Dewey indicated that combining his course work in the College of Engineering with his teammates’ framework from Smeal enabled the team to devise a winning solution.
“Through the technical and business frameworks of ENGR 310: Entrepreneurial Leadership and ENGR 411: Business Fundamentals for Engineers, we utilized a cross-disciplinary toolkit to drive the team’s success,” he said. “Furthermore, the financial modeling and strategic thinking developed in these courses were leveraged to construct 30-month projections and a $500,000 funding rationale.”
Parcella, a team of two finance majors –– fourth-year Liam Buckley and third-year Tejas Gatehouse –– placed second.
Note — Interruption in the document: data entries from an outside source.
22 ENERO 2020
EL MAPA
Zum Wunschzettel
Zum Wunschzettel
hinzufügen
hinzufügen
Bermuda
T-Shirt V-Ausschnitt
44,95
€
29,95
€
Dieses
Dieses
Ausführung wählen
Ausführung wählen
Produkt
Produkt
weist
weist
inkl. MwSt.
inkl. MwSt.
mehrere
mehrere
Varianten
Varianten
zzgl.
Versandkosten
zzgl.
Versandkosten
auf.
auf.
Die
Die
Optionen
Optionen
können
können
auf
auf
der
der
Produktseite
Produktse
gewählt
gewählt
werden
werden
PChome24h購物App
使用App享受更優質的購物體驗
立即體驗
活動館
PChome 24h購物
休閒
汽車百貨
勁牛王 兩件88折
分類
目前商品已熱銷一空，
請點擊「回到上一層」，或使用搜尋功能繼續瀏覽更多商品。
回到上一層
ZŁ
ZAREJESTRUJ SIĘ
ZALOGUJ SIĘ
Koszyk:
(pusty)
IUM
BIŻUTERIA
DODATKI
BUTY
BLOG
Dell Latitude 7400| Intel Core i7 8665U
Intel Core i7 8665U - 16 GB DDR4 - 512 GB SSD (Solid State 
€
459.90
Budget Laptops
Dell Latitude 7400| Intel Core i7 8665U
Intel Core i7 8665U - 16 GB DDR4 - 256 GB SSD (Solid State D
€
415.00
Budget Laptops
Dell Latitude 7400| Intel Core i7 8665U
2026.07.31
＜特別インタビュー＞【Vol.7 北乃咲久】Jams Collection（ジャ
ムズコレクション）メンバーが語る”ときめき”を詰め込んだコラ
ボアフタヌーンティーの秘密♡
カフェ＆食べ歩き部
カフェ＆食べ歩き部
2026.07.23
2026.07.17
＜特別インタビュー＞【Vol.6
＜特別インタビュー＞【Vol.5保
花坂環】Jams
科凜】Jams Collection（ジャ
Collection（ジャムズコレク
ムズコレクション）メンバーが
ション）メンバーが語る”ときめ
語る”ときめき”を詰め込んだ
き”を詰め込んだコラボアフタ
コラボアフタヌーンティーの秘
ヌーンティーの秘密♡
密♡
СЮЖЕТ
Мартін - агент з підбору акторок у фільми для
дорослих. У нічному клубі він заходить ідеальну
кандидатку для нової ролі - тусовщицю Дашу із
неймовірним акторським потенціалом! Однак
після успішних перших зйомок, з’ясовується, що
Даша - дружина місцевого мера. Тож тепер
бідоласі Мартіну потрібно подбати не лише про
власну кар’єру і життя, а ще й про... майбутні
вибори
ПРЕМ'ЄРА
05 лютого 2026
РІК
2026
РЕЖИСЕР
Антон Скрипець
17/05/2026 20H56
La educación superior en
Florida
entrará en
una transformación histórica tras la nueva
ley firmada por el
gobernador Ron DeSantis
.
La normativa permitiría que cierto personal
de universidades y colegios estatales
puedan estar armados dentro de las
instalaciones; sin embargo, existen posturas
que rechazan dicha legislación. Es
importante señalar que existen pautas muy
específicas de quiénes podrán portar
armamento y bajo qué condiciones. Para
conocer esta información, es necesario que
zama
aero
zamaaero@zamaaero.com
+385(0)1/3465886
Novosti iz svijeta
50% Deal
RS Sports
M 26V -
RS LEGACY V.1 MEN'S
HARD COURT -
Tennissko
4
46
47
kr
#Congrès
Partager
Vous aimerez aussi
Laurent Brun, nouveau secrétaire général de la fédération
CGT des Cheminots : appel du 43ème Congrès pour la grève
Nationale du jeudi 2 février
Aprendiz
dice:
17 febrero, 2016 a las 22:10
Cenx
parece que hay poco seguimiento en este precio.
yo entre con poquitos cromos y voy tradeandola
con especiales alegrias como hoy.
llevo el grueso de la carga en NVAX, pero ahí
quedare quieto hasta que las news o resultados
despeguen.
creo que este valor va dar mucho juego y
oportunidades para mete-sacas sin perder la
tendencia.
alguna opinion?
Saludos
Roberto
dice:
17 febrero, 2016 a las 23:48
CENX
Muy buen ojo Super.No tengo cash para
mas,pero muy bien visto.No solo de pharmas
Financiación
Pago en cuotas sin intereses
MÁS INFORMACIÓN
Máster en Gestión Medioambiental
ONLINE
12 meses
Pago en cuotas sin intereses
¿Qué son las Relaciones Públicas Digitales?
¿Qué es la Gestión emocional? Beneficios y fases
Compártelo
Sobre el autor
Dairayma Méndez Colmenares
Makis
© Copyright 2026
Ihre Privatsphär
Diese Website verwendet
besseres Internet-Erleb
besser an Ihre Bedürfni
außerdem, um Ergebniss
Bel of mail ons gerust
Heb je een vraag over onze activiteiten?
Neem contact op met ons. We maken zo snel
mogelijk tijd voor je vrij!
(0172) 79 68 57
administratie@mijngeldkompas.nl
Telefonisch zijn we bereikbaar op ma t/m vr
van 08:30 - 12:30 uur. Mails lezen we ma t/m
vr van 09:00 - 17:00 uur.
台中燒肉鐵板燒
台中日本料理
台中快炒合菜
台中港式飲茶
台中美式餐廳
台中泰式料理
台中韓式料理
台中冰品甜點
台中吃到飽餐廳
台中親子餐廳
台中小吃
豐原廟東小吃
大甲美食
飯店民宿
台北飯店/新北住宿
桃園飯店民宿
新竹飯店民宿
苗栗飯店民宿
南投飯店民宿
Team Trio Valley, which included third-year accounting master’s student Gongming Xu and Leo Lu, a third-year computer science major, placed third.
The case competition was part of a broader AI Innovation Day experience that included keynote speakers, discipline-specific student sessions and an AI showcase featuring faculty, staff and student projects. Together, the event reflects Smeal’s ongoing efforts to integrate AI across the curriculum and prepare students for a rapidly evolving business landscape.